While I personally believe that all diplomas are equal and that no school is better than other, the average company believes in the supremacy of one diploma over the other. That is schools like the MIT, Caltech, or Sciences Po or HEC in France, or Oxford of Cambridge in the UK have predominantly male students. Indeed, women are underrepresented in elite schools.

equa01Why are women underrepresented in elite schools? Not that they get lower grades or have lower capabilities than men, all indicators seem to show that men and women on average are equal when it comes to reading, math or logic. But a woman who enrolls at an elite school tends to indirectly compromise her chances of motherhood, as joining an elite school often involves building a career that would make raising children difficult. In sum, a lot of women prefer not to join elite schools by choice.

The other factor in salary negotiation is experience. Again women and men have more or less the same experience, but don't always work for the same companies. In for the average employer, not all work experience has the same value, as most employers give better-known companies higher value than lesser-known companies. Again, women tend to choose lesser-known companies to avoid being stuck in a career that would prevent motherhood.

Finally, when it comes to skills, again men and women tend to have the same skills or the same skillset, although men tend to be overrepresented in computer and engineering skills. Again computer and engineering are fields where you have to dedicate your entire career, thus compromising the chance of motherhood; as such careers involve long working hours and tedious work.

In sum, at a lot of companies men and women do the exact same job yet men get a lot more pay than women.
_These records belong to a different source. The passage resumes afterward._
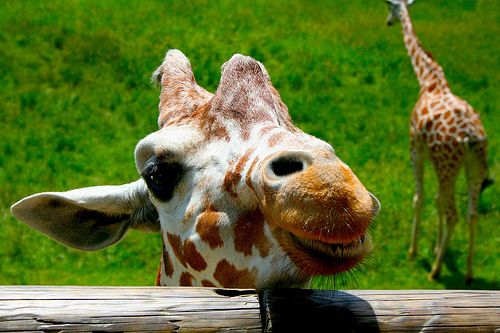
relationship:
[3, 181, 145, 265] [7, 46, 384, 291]
ear on giraffe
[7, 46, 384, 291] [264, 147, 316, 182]
giraffe has nostril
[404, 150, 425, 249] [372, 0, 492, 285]
leg on giraffe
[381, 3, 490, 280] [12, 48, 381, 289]
giraffe leaning head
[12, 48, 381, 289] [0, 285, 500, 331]
head over fence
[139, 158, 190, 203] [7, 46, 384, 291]
eye of giraffe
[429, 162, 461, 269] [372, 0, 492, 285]
leg of a giraffe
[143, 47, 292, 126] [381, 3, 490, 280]
horns of giraffe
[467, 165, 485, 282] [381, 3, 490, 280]
leg of giraffe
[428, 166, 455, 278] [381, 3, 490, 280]
leg of giraffe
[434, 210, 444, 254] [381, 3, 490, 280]
leg of giraffe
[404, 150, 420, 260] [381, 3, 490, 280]
leg of giraffe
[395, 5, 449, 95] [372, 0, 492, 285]
neck of giraffe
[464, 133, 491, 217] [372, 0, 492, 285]
tail of giraffe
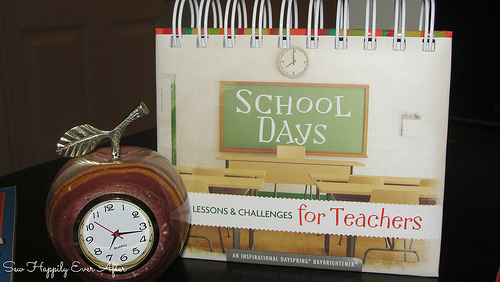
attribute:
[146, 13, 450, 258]
book — small, spiral bound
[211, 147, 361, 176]
desk — wooden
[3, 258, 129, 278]
lettering — cursive, white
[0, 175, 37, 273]
book — blue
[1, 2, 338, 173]
door — wooden, light colored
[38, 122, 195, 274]
clock — fancy, decorative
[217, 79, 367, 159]
chalkboard — green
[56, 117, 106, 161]
leaf — gold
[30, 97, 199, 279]
clock — apple shaped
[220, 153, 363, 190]
desk — tan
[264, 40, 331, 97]
clock — white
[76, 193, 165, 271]
clock — apple shaped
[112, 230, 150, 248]
hand — black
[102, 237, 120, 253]
hand — black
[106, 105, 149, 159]
stem — gold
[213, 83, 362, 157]
chalk board — green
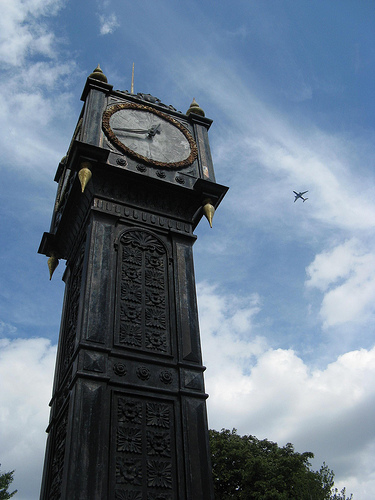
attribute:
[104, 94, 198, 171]
clock face — large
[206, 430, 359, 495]
bushy tree — large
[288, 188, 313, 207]
airplane — distant 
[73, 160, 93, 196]
spike — pointing downward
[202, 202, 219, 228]
ornamental spike — pointing downward, golden 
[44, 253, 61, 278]
ornamental spike — pointing downward, golden 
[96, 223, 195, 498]
ornate designs — Ornate 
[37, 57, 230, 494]
tower — tall, ornate, black, clock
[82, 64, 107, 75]
ornamental spike — golden , pointing upwards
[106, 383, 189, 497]
etched pattern — Etched 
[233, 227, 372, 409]
sky — white 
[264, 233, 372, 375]
white clouds — fluffy 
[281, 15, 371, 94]
blue sky — Blue 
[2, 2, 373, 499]
blue sky — Blue , cloudy 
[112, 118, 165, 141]
black hands — black 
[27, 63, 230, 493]
clock tower — tall , black , iron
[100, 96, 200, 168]
clock face — round 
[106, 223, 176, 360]
pattern — arched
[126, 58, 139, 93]
pole — gold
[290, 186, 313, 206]
plane — high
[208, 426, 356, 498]
tree — healthy, full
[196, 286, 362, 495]
cloud — white, fluffy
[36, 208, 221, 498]
pillar — gray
That is because men tend to put forward their diplomas, skills and work experience in their salary negotiation, and although men and women do the exact same job, women get paid less for having less experience, lower-tier degrees and fewer skills.

The other myth is that people believe that you should get paid the same amount of pay for the same amount of work. But as you all know, a lot of company CEOs play golf all day and have orgies with groups of prostitutes, while their staff engages on 7 to midnight jobs making phone calls, fixing machines, filing reports, doing accounting work and other work. Yet the manager will get paid 50,000 a year, while the CEO will make a couple of million a year for playing golf and banging whores.

Women also tend to be overlooked for promotion, because, in a realistic workplace, work for boardroom members often involves nights out with heavy drinking, sexual orgies, and other forms of hedonistic activities that women tend not to take part in. So women tend to get promoted at companies where there are more women at the top, as women at the top tend to prefer refined cuisine and shopping for high-end jewelry and luxury brands as their day to day activities.

So the whole argument that women tend to have fewer opportunities because they are women tends to be a little weak. Yes women have fewer opportunities than men at the workplace and get paid less than men for the same job, but merely because of the realities the workplace involves.

As for women getting equal pay for equal work, I'd like to see the jetsetting, golf-playing, buffet-hopping, whisky-drinking, cocaine-sniffing, gambling addict and orgy addict CEO make 20,000 a year when the guys at the bottom who do all the real work make 100,000 a year or more, because that would be equal work for equal pay.

So the workplace is a little crass and dirty. I do hope diplomas, experience and skills get less weight in salary negotiations. When workers get the same pay for the same amount of work, they tend to get along better and compete less. When they get paid for “diplomas” or “experience” they tend to downplay each other's diplomas and experience, and end up downplaying each other. There are other problems with gender issues, but I'll stop there.